L’okra (o Gombo) è un ortaggio che non può essere ignorato in Africa. Si pensi soltanto che, in africa dell’ovest, occupa il secondo posto della coltivazione dopo il pomodoro. Per la sua forma particolare viene chiamato in alcuni paesi “dito delle donne”.

L’okra è una verdura dal sapore delicato di melanzana e dalla consistenza leggermente gelatinosa. Può essere consumato crudo nelle insalate, cotto per accompagnare piatti di carne e pesce o ancora secco e in polvere come condimento nelle salse.

Ci sono vari tipi di okra.
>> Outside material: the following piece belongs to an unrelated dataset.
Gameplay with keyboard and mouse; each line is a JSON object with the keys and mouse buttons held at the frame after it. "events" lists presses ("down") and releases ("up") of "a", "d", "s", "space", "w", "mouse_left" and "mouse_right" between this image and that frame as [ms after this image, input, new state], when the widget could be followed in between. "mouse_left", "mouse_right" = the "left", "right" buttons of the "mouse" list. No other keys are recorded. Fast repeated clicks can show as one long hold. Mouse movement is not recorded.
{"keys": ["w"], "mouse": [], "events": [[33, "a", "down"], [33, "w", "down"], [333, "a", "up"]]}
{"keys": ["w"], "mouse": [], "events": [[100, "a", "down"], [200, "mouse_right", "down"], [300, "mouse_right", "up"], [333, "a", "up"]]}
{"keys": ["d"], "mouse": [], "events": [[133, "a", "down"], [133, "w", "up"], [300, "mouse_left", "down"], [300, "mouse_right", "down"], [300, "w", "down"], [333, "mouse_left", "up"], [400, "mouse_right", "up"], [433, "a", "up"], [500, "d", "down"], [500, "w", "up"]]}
Quello classico che ho usato per la ricetta di oggi, che fa dei frutti appuntiti con una forma di stella e poi c’è un secondo tipo di okra che invece non produce questi frutti ma solo delle foglie che hanno lo stesso sapore e consistenza dei frutti allungati.   

Nella mia tribù d’origine, gli “Alur”, siamo famosi anche per una specialità culinaria a base di Okra chiamata “Angira”, che viene preparata solo da questa tribù. E’ composta da fagioli bianchi, okra in foglie, una polvere tradizionale ricavata dalle foglie di banana essiccate, porri, olio e si accompagna con il del foufou di manioca particolare che viene trattato per dare una pasta di colore bruno scuro che chiamiamo ”Kokà”.

E’ un piatto che si mangia, per tradizione, con le mani.

Vi assicuro che è un pasto delizioso!

Questa pianta si cucina principalmente nella zona di Mahagi, vicino al confine con l’Uganda. Nella casa dove sono cresciuta a Kisangani, i miei genitori piantavano sempre delle piante di okra e nella nostra tavola non mancava mai. La gente di Kisangani conosce questa pianta ma viene preparata in maniera diversa.

Cucinare l’okra è una tradizione per la mia tribù e per questo veniva offerto agli ospiti importanti quando qualcuno veniva a farci visita.

Anche se sono cresciuta lontana dalla zona di Mahagi, le mie zie paterne mi hanno insegnato, con passione, a cucinare questa pianta affinché anche io mantenessi le tradizioni culinarie della tradizione regionale di Mahagi.

Ho preparato oggi dell’okra marinato al limone con purè speziato e tuorlo d’uovo appena scottato per avvicinarmi a dei sapori più accessibili qui in Italia. Un piatto che mi riporta alla mia infanzia, alla mia origine, alla mia tribù.

Quando cucinavamo questa verdura per un ospite speciale, era un messaggio chiaro di scambio come se dicessi “voglio darti una cosa che so che ti farà piacere!” e questo veniva percepito da essi.

Una pianta che voleva trasmettere, tra le righe, accoglienza, riconoscimento identitario e invitava alla pace.